Experimental research for new materials usable as strong thermal electron emitters

To find new materials usable as strong electron sources, a powdery sample (30–350 mesh) of metal hydride (NaH, LiH, MgH2, CaH2, SrH2, TiH2, ZrH2 or LiAlH4) was deposited on a molybdenum ribbon, and the thermal electron current (J−) emitted from the sample in vacuum was measured as a function of: (1) the sample temperature (T), (2) the pressure (P) of introduced hydrogen, or (3) the time elapsing after a change in T or P. The amount of H2 desorbed from the sample was measured by a mass spectrometer.
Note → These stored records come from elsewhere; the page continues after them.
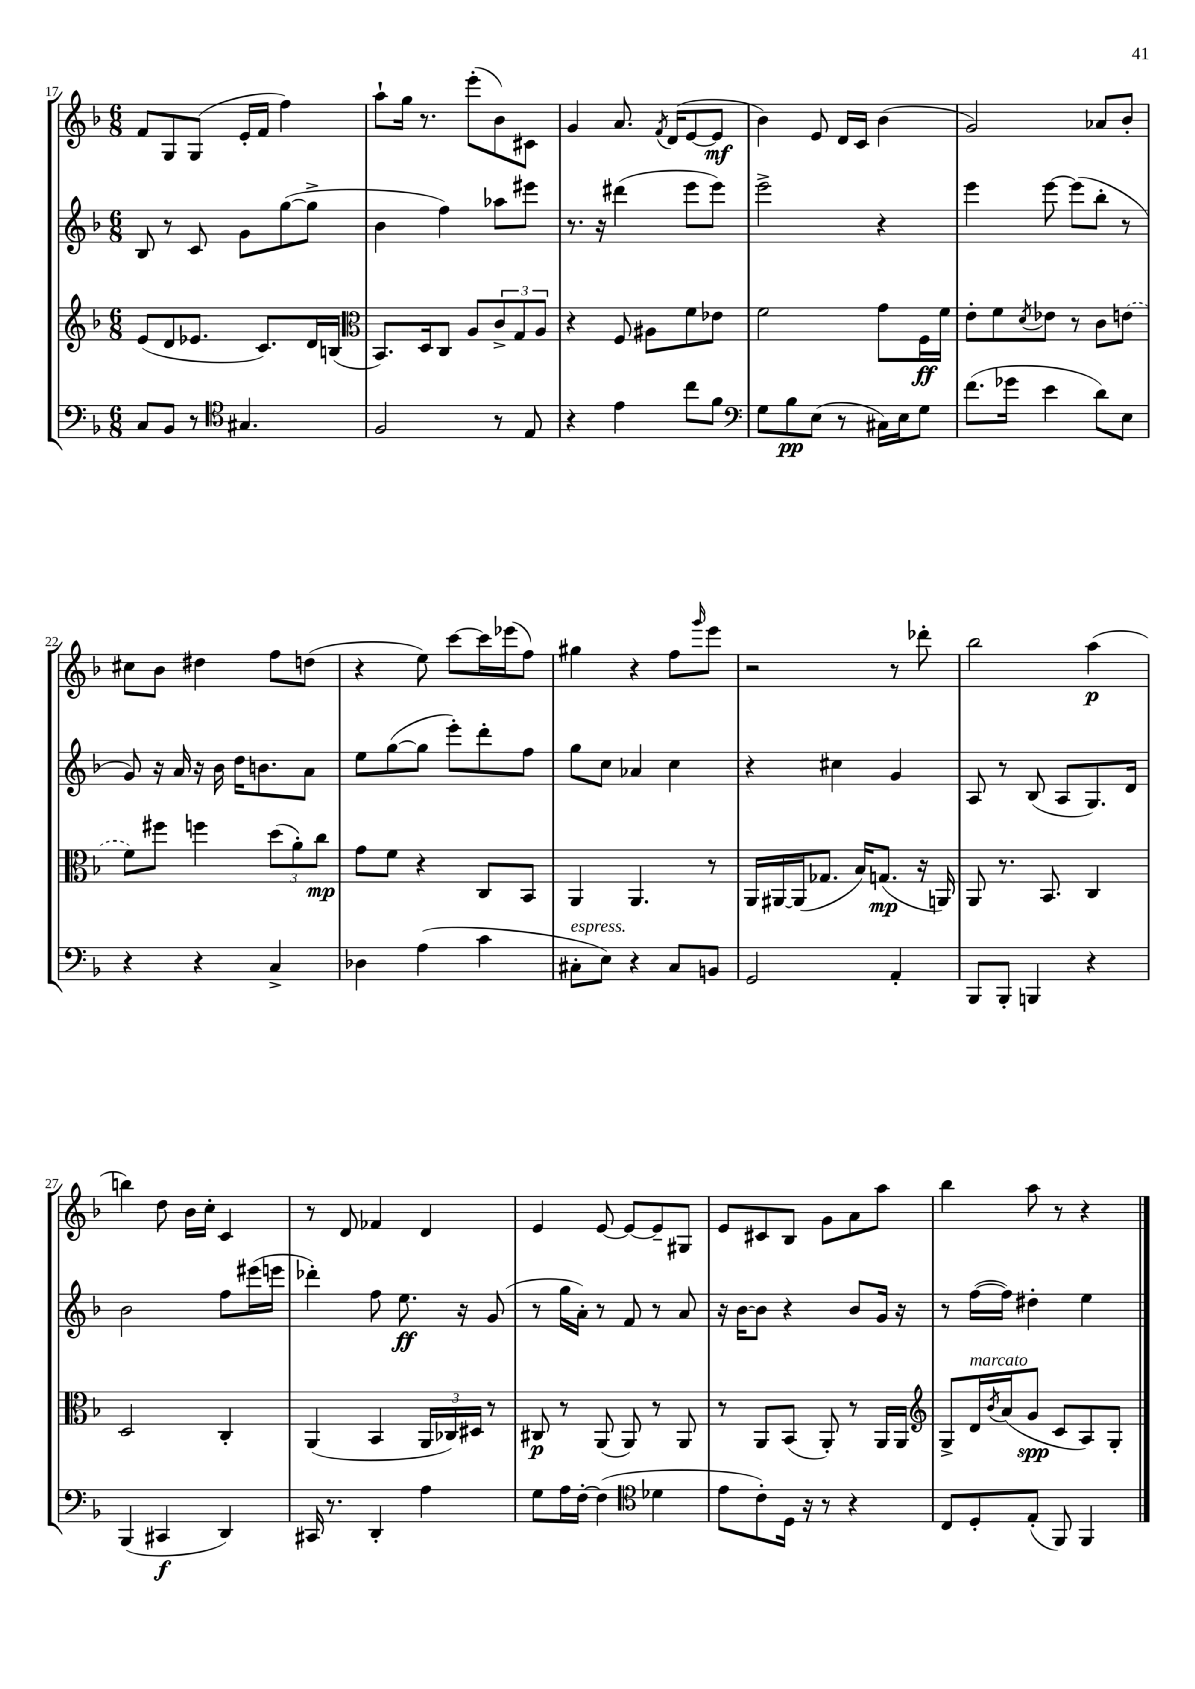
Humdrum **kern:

**kern	**dynam	**kern	**dynam	**kern	**dynam	**kern	**dynam
*part4	*part4	*part3	*part3	*part2	*part2	*part1	*part1
*staff4	*staff4	*staff3	*staff3	*staff2	*staff2	*staff1	*staff1
*clefF4	*	*clefG2	*	*clefG2	*	*clefG2	*
*k[b-]	*	*k[b-]	*	*k[b-]	*	*k[b-]	*
*M6/8	*	*M6/8	*	*M6/8	*	*M6/8	*
=17	=17	=17	=17	=17	=17	=17	=17
8C/L	.	(8e/L	.	8B-/	.	8f/L	.
8BB-/J	.	8d/	.	8r	.	8G/	.
8r	.	8.e-X/J	.	8c/	.	(8G/J	.
*clefC4	*	*	*	*	*	*	*
4.G#X/	.	.	.	8g\L	.	16e'/LL	.
.	.	8.c/L)	.	.	.	16f/JJ	.
.	.	.	.	([8gg\	.	4ff\)	.
.	.	16d/L	.	8gg^\J]	.	.	.
.	.	(16Bn/JJ	.	.	.	.	.
=18	=18	=18	=18	=18	=18	=18	=18
*	*	*clefC3	*	*	*	*	*
2F/	.	8.BB-/L)	.	4b-\	.	8aa`\L	.
.	.	.	.	.	.	16gg\Jk	.
.	.	16D/k	.	.	.	8.r	.
.	.	8C/J	.	4ff\)	.	.	.
.	.	8A/L	.	.	.	(8eee'\L	.
8r	.	12c^/	.	8aa-X\L	.	8b-\)	.
.	.	12G/	.	.	.	.	.
8E/	.	.	.	8eee#X\J	.	8c#X\J	.
.	.	12A/J	.	.	.	.	.
=19	=19	=19	=19	=19	=19	=19	=19
4r	.	4r	.	8.r	.	4g/	.
.	.	.	.	16r	.	.	.
4e\	.	8F/	.	(4ddd#X\	.	8.a/	.
.	.	8A#X\L	.	.	.	.	.
.	.	.	.	.	.	8qf/	.
.	.	.	.	.	.	(16d/KL	.
8cc\L	.	8f\	.	8eee\L	.	[8e/	.
8f\J	.	8e-X\J	.	8eee\J)	.	8e/J]	mf
=20	=20	=20	=20	=20	=20	=20	=20
*clefF4	*	*	*	*	*	*	*
8G\L	.	2f\	.	2eee^\	.	4b-\)	.
8B-\	pp	.	.	.	.	.	.
(8E\J	.	.	.	.	.	8e/	.
8r	.	.	.	.	.	16d/LL	.
.	.	.	.	.	.	16c/JJ	.
16C#X\LL)	.	8g\L	.	4r	.	(4b-\	.
16E\J	.	.	.	.	.	.	.
8G\J	.	16F\L	ff	.	.	.	.
.	.	16f\JJ	.	.	.	.	.
=21	=21	=21	=21	=21	=21	=21	=21
(8.f\L	.	8e'\L	.	4eee\	.	2g/)	.
.	.	8f\	.	.	.	.	.
16g-X\Jk	.	.	.	.	.	.	.
.	.	8qd/	.	.	.	.	.
4e\	.	8e-X\J	.	[8eee\	.	.	.
.	.	8r	.	(8eee\L]	.	.	.
8d\L)	.	8c\L	.	8bb-'\J	.	8a-X/L	.
8E\J	.	(8en\J	.	8r	.	8b-'/J	.
!!LO:LB:g=z
=22	=22	=22	=22	=22	=22	=22	=22
4r	.	8f\L)	.	8g/)	.	8cc#X\L	.
.	.	8ff#X\J	.	16r	.	8b-\J	.
.	.	.	.	16a/	.	.	.
4r	.	4ffn\	.	16r	.	4dd#X\	.
.	.	.	.	16b-\	.	.	.
.	.	.	.	16dd\KL	.	.	.
.	.	.	.	8.bn\	.	.	.
4C^/	.	(12dd\L	.	.	.	8ff\L	.
.	.	12a'\)	.	.	.	.	.
.	.	.	.	8a\J	.	(8ddn\J	.
.	.	12cc\J	mp	.	.	.	.
=23	=23	=23	=23	=23	=23	=23	=23
4D-X\	.	8g\L	.	8ee\L	.	4r	.
.	.	8f\J	.	([8gg\	.	.	.
(4A\	.	4r	.	8gg\J]	.	8ee\)	.
.	.	.	.	8eee'\L)	.	[8ccc\L	.
4c\	.	8C/L	.	8ddd'\	.	16ccc\L]	.
.	.	.	.	.	.	(16eee-X\J	.
.	.	8BB-/J	.	8ff\J	.	8ff\J)	.
=24	=24	=24	=24	=24	=24	=24	=24
!LO:TX:a:i:t=espress.	!	!	!	!	!	!	!
8C#X'\L	.	4AA/	.	8gg\L	.	4gg#X\	.
8E\J)	.	.	.	8cc\J	.	.	.
4r	.	4.AA/	.	4a-X/	.	4r	.
8C#/L	.	.	.	4cc\	.	8ff\L	.
.	.	.	.	.	.	16qqggg/	.
8BBn/J	.	8r	.	.	.	8eee\J	.
=25	=25	=25	=25	=25	=25	=25	=25
2GG/	.	16AA/LL	.	4r	.	2r	.
.	.	[16AA#X/	.	.	.	.	.
.	.	(16AA#/J]	.	.	.	.	.
.	.	8.G-X/J	.	.	.	.	.
.	.	.	.	4cc#X\	.	.	.
.	.	16B-/KL)	.	.	.	.	.
.	.	(8.Gn/J	mp	.	.	.	.
4AA'/	.	.	.	4g/	.	8r	.
.	.	16r	.	.	.	8ddd-X'\	.
.	.	16AAn/)	.	.	.	.	.
=26	=26	=26	=26	=26	=26	=26	=26
8BBB-/L	.	8AA/	.	8A/	.	2bb-\	.
8BBB-'/J	.	8.r	.	8r	.	.	.
4BBBn/	.	.	.	(8B-/	.	.	.
.	.	8.BB-/	.	.	.	.	.
.	.	.	.	8A/L	.	.	.
4r	.	4C/	.	8.G/)	.	(4aa\	p
.	.	.	.	16d/Jk	.	.	.
!!LO:LB:g=z
=27	=27	=27	=27	=27	=27	=27	=27
(4BBB-/	.	2D/	.	2b-\	.	4bbn\)	.
4CC#X/	f	.	.	.	.	8dd\	.
.	.	.	.	.	.	16b-\LL	.
.	.	.	.	.	.	16cc'\JJ	.
4DD/)	.	4C'/	.	8ff\L	.	4c/	.
.	.	.	.	(16eee#X\L	.	.	.
.	.	.	.	16eeen\JJ	.	.	.
=28	=28	=28	=28	=28	=28	=28	=28
16CC#X/	.	(4AA/	.	4ddd-X'\)	.	8r	.
8.r	.	.	.	.	.	.	.
.	.	.	.	.	.	8d/	.
4DD'/	.	4BB-/	.	8ff\	.	4f-X/	.
.	.	.	.	8.ee\	ff	.	.
4A\	.	24AA/LL	.	.	.	4d/	.
.	.	24C-X/)	.	.	.	.	.
.	.	.	.	16r	.	.	.
.	.	24D#X/JJ	.	.	.	.	.
.	.	8r	.	(8g/	.	.	.
=29	=29	=29	=29	=29	=29	=29	=29
8G\L	.	8C#X/	p	8r	.	4e/	.
16A\L	.	8r	.	16gg\LL	.	.	.
[16F'\JJ	.	.	.	16a'\JJ)	.	.	.
(4F\]	.	(8AA/	.	8r	.	[8e/	.
.	.	8AA/)	.	8f/	.	8e/L_	.
*clefC4	*	*	*	*	*	*	*
4d-X\	.	8r	.	8r	.	8e~/]	.
.	.	8AA/	.	8a/	.	8G#X/J	.
=30	=30	=30	=30	=30	=30	=30	=30
8e\L	.	8r	.	16r	.	8e/L	.
.	.	.	.	[16b-\KL	.	.	.
8c'\)	.	8AA/L	.	8b-\J]	.	8c#X/	.
16D\Jk	.	(8BB-/J	.	4r	.	8B-/J	.
16r	.	.	.	.	.	.	.
8r	.	8AA'/)	.	.	.	8g\L	.
4r	.	8r	.	8b-/L	.	8a\	.
.	.	16AA/LL	.	16g/Jk	.	8aa\J	.
.	.	16AA/JJ	.	16r	.	.	.
=31	=31	=31	=31	=31	=31	=31	=31
*	*	*clefG2	*	*	*	*	*
8C/L	.	8G^/L	.	8r	.	4bb-\	.
!	!	!LO:TX:a:i:t=marcato	!	!	!	!	!
8D'/	.	16d/L	.	([16ff\LL	.	.	.
.	.	8qb-/	.	.	.	.	.
.	.	(16a/J	.	16ff\JJ])	.	.	.
(8E'/J	.	8g/J	spp	4dd#X'\	.	8aa\	.
8FF/)	.	8c/L	.	.	.	8r	.
4FF/	.	8A/)	.	4ee\	.	4r	.
.	.	8G'/J	.	.	.	.	.
==	==	==	==	==	==	==	==
*-	*-	*-	*-	*-	*-	*-	*-
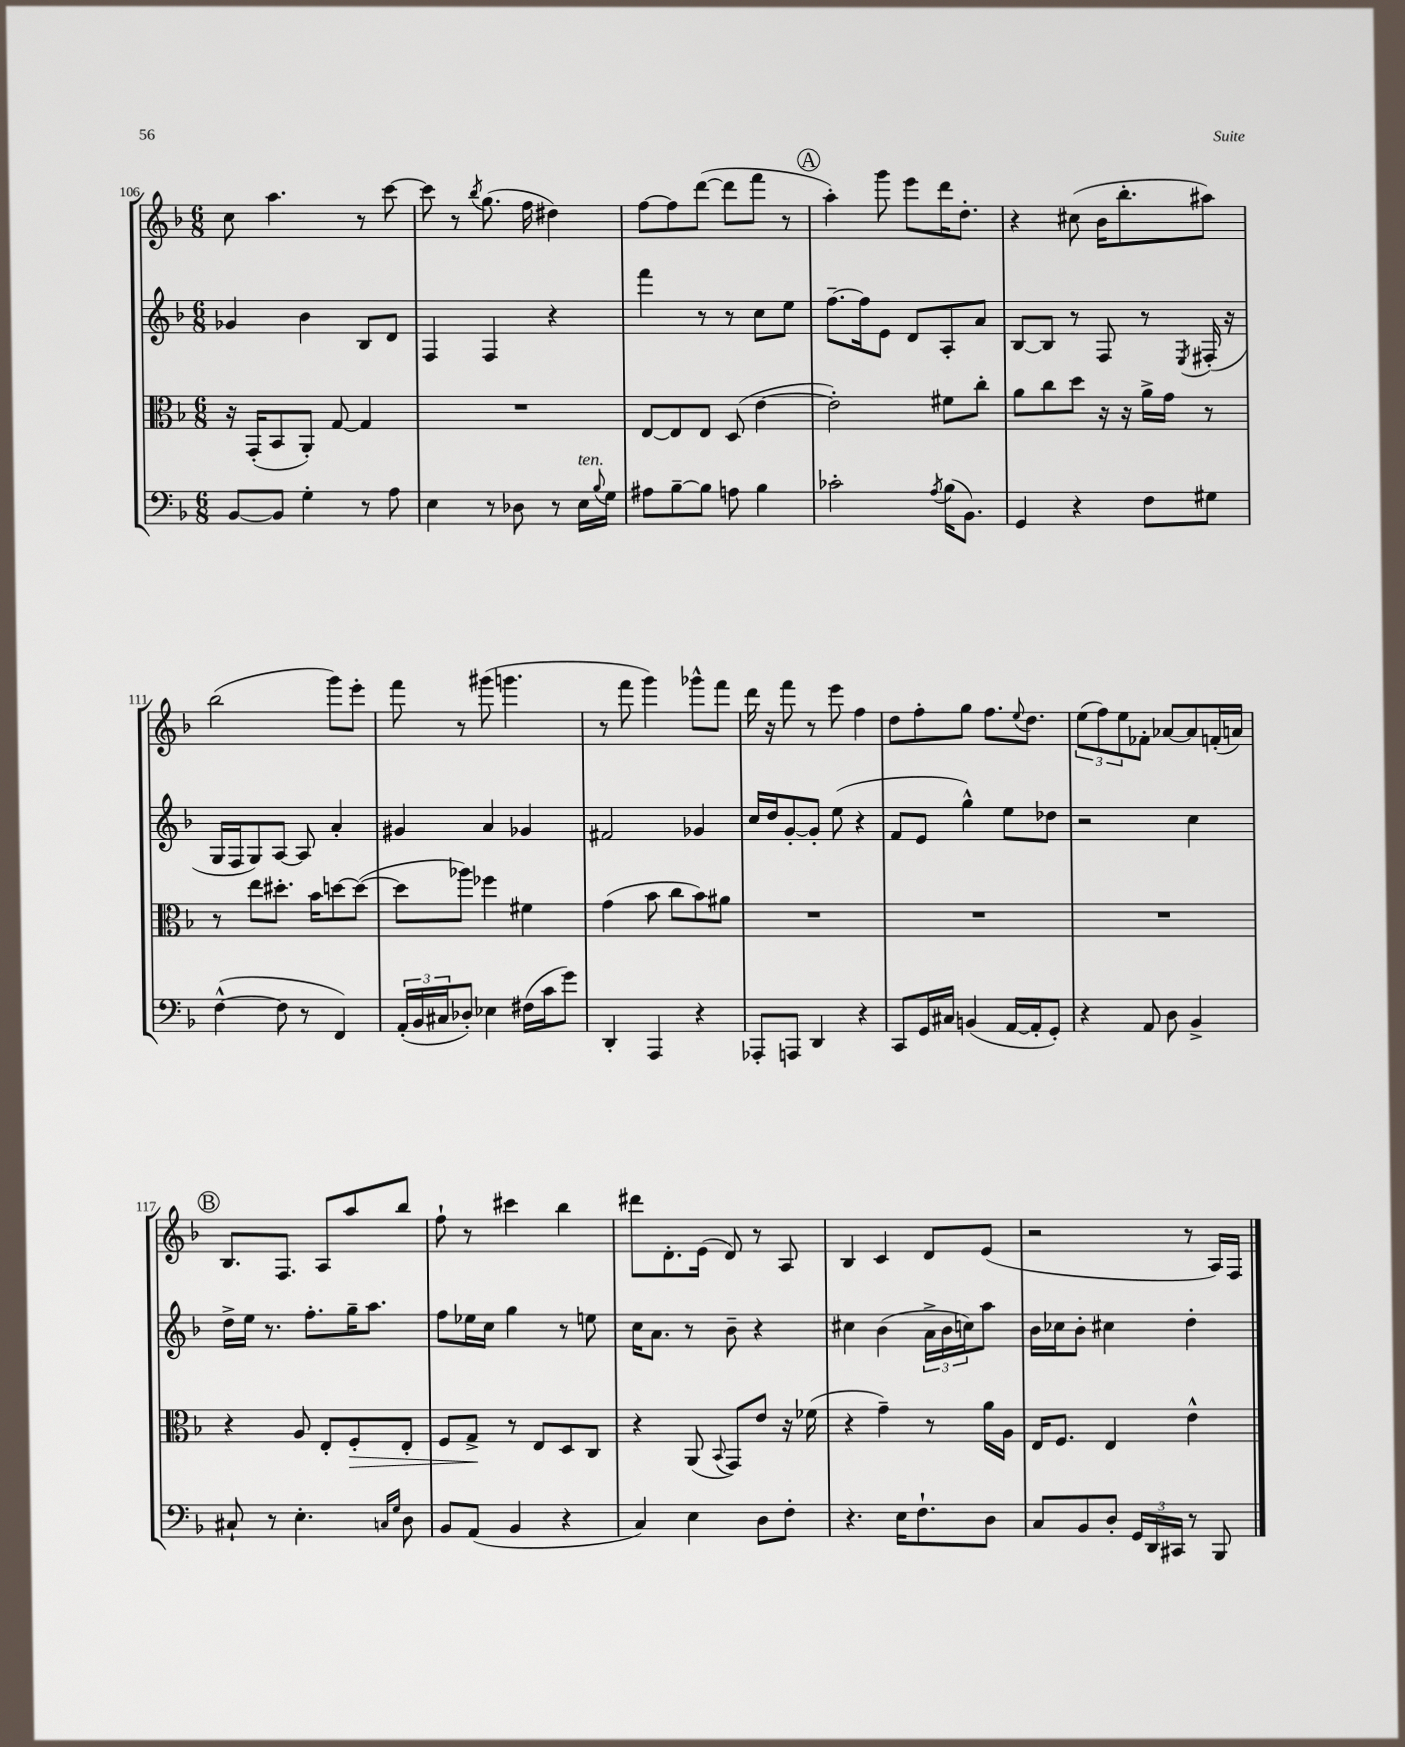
<<
\new StaffGroup <<
\new Staff = "s0" {
    \clef treble \key f \major \numericTimeSignature \time 6/8
    c''8 a''4. r8 c'''8~ |
    c'''8 r8 \acciaccatura { bes''8 } g''8.( f''16 dis''4) |
    f''8~ f''8 d'''8~( d'''8 f'''8 r8 |
    \mark \markup { \circle "A" } a''4-.) g'''8 e'''8 d'''16 d''8.-. |
    r4 cis''8( bes'16 bes''8.-. ais''8) |
    bes''2( g'''8) e'''8-. |
    f'''8 r8 gis'''8( g'''4. |
    r8 f'''8 g'''4) ges'''8-^ f'''8 |
    d'''16 r16 f'''8 r8 e'''8 f''4 |
    d''8 f''8-. g''8 f''8. \appoggiatura { e''8 } d''8. |
    \tuplet 3/2 { e''8( f''8) e''8 } fes'8-. aes'8~ aes'8 f'16-.( a'16) |
    \mark \markup { \circle "B" } bes8. f8. a8 a''8 bes''8 |
    f''8-! r8 cis'''4 bes''4 |
    dis'''8 d'8.-. e'16( d'8) r8 a8 |
    bes4 c'4 d'8 e'8( |
    r2 r8 a16) f16 \bar "|." |
}
\new Staff = "s1" {
    \clef treble \key f \major \numericTimeSignature \time 6/8
    ges'4 bes'4 bes8 d'8 |
    f4 f4 r4 |
    f'''4 r8 r8 c''8 e''8 |
    \mark \markup { \circle "A" } f''8.~-- f''16 e'8 d'8 a8-. a'8 |
    bes8~ bes8 r8 f8 r8 \acciaccatura { e8 } fis16-.( r16 |
    g16 f16 g8) a8~ a8 a'4-. |
    gis'4 a'4 ges'4 |
    fis'2 ges'4 |
    c''16 d''16 g'8~-. g'8-. e''8( r4 |
    f'8 e'8 g''4-^) e''8 des''8 |
    r2 c''4 |
    \mark \markup { \circle "B" } d''16-> e''16 r8. f''8.-. g''16-- a''8. |
    f''8 ees''16 c''16 g''4 r8 e''8 |
    c''16 a'8. r8 bes'8-- r4 |
    cis''4 bes'4( \tuplet 3/2 { a'16-> bes'16 c''16) } a''8 |
    bes'16 ces''16 bes'8-. cis''4 d''4-. \bar "|." |
}
\new Staff = "s2" {
    \clef alto \key f \major \numericTimeSignature \time 6/8
    r16 g,16-.( bes,8 a,8-.) g8~ g4 |
    R2. |
    e8~ e8 e8 d8( e'4~ |
    \mark \markup { \circle "A" } e'2-.) fis'8 c''8-. |
    a'8 c''8 d''8 r16 r16 a'16-> g'16 r8 |
    r8 e''8 dis''8.-. bes'16 d''8~ d''8~( |
    d''8 aes''8) fes''4 fis'4 |
    g'4( bes'8 c''8 bes'8) ais'8 |
    R2. |
    R2. |
    R2. |
    \mark \markup { \circle "B" } r4 a8 e8-. f8-.\> e8-. |
    f8 g8->\! r8 e8 d8 c8 |
    r4 a,8( \appoggiatura { bes,8 } g,8) e'8 r16 fes'16( |
    r4 g'4--) r8 a'16 a16 |
    e16 f8. e4 e'4-^ \bar "|." |
}
\new Staff = "s3" {
    \clef bass \key f \major \numericTimeSignature \time 6/8
    bes,8~ bes,8 g4-. r8 a8 |
    e4 r8 des8 r8 e16^\markup { \italic "ten." } \appoggiatura { bes8 } g16 |
    ais8 bes8~-- bes8 a8 bes4 |
    \mark \markup { \circle "A" } ces'2-. \acciaccatura { a8 } bes16( bes,8.) |
    g,4 r4 f8 gis8 |
    f4~-^( f8 r8 f,4) |
    \tuplet 3/2 { a,16-.( bes,16 cis16 } des8-.) ees4 fis16( c'16 g'8) |
    d,4-. a,,4 r4 |
    aes,,8-. a,,8 d,4 r4 |
    c,8 g,16 cis16 b,4( a,16~ a,16-. g,8-.) |
    r4 a,8 d8 bes,4-> |
    \mark \markup { \circle "B" } cis8-! r8 e4.-. \grace { c16 g16 } d8 |
    bes,8 a,8( bes,4 r4 |
    c4) e4 d8 f8-. |
    r4. e16 f8.-! d8 |
    c8 bes,8 d8-. \tuplet 3/2 { g,16 d,16 cis,16 } r8 bes,,8 \bar "|." |
}
>>
>>
\layout { \context { \Score currentBarNumber = #106 } }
Theoretical analysis of the data yields the following results. (1) By ageing of LiH at 705 K for 5 h, for example, J− is increased 103 times, corresponding to a work function change of −0.5 eV. (2) This is due to the formation of active sites (Li) by thermal decomposition of LiH. (3) J− from LiH becomes strongest when the decomposition reaches ∼75%. (4) The sites are destroyed by admission of H2 beyond ∼10–5 Torr, but readily constructed again by stopping the admission. (5) NaH is smallest in work function (ϕ≃2 eV), but thermally too unstable to keep J− constant in time. Finally, (6) CaH2 is high in ϕ (∼5 eV), but best as a thermal electron source material among the eight hydrides because it is stronger (>1 mA cm−2) and more stable (<±5%) in J− and longer in durability (>100 h) against heating up to ∼1000 K.